Tous ces nostalgiques qui voudraient arrêter l'Histoire ne réussiront qu'à rester sur le quai. Car on n'arrête pas l'Histoire. On n'y laisse juste soit la trace d'un innovateur, soit celle d'un pauvre déchet arcbouté sur les rails le temps d'être brisé par sa marche inexorable.
Je m'énerve pas, j'explique.
N'en déplaise aux petits jardiniers méticuleux qui viennent de finir la tonte de leur pelouse aux ciseaux et de tailler leurs rosiers avec un cordeau, leur jardin va changer après eux comme ils ont eux-même aménagé celui que leur a laissé leur grand-père.Hier, la nation était bretonne ou picarde, L'Artois se foutait sur la gueule avec le Brabant et la Bourgogne avec le Dauphiné. Aujourd'hui elle est hexagonale, demain elle sera européenne.
Alors, l'identité française avec laquelle on veut détourner notre attention des choses importantes, elles n'est qu'une photo de l'instant présent, demain, elle ne sera plus qu'une image désuète et jaunie parce que ce présent là sera devenu le passé
Si ces messieurs veulent en parler, ils ne peuvent la relier qu'au vrai présent: au harcèlement dans les entreprises et aux suicides « à la mode », par exemple, au nombre de sans-logis qui augmente dans les pays riches aussi vite que dans les pauvres, à la fracture sociale qui se creuse et s'élargit comme jamais elle ne l'a fait, aux nantis qui échappent à l'impôt... Relions la encore au pouvoir anonyme et irresponsable de l'actionnaire tout-puissant, à la politique appliquée aux pays où on crève la faim parce qu'on leur a vendu des armes au lieu de la bloustifaille qu'on ne sait même plus acheter à nos propres paysans.
L'identité française aujourd'hui, c'est ça. Et c'est ça que vous voulez graver dans le marbre?
A trop se regarder soi-même, on oublie qui sont les autres, et même jusqu'à l'existence des autres et leur « droit à la planète ». Une sorte de négationnisme anticipatif. L'identité est synonyme de limite et de faiblesse, l'altérité de progrès et d'enrichissement mutuel.
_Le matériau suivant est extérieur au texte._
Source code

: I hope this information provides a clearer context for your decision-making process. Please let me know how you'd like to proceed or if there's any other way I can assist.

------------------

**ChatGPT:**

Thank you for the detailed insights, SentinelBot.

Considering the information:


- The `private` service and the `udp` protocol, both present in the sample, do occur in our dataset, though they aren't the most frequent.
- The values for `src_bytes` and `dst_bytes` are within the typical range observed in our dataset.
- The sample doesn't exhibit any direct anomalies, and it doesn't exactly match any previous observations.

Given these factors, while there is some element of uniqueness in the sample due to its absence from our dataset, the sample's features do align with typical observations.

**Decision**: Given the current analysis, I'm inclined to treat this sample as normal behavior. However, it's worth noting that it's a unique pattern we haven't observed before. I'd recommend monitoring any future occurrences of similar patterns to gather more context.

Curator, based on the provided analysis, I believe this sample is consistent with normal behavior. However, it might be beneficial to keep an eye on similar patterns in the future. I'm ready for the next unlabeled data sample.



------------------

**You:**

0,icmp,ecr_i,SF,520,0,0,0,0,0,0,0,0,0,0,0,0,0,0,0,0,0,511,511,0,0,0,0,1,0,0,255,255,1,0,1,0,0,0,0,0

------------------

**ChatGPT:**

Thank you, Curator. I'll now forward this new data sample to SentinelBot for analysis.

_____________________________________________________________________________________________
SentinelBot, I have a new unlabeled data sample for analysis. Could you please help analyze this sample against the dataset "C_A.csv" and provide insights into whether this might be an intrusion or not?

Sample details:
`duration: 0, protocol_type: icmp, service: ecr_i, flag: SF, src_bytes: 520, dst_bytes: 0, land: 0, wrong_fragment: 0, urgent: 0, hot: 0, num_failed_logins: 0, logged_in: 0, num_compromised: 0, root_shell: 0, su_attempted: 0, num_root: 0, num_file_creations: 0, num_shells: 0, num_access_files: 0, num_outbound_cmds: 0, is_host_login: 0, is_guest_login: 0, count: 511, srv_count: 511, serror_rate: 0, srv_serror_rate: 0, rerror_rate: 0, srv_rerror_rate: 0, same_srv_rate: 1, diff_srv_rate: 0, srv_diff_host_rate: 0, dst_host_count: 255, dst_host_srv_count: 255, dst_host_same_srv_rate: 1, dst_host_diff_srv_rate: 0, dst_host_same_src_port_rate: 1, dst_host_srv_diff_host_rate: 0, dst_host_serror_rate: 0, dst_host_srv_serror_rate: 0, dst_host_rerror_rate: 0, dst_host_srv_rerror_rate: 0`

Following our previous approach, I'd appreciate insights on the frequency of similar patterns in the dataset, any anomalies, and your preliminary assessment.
Alors, si vous voulez que demain ressemble à aujourd'hui, cramponnez-vous à cette image. Pour ma part, et même si je n'en connaîtrai pas les résultats, je préfère qu'on cesse de vouloir la fixer dans cet état et qu'on la laisse vivre sa vie. Certes, cela occasionnera des changements dans notre petit jardin, mais il faut cesser de s'adonner à la nostalgie. L'Homme n'a pas écrit cinq mille ans d'histoire pour rester bloqué au début de ce siècle.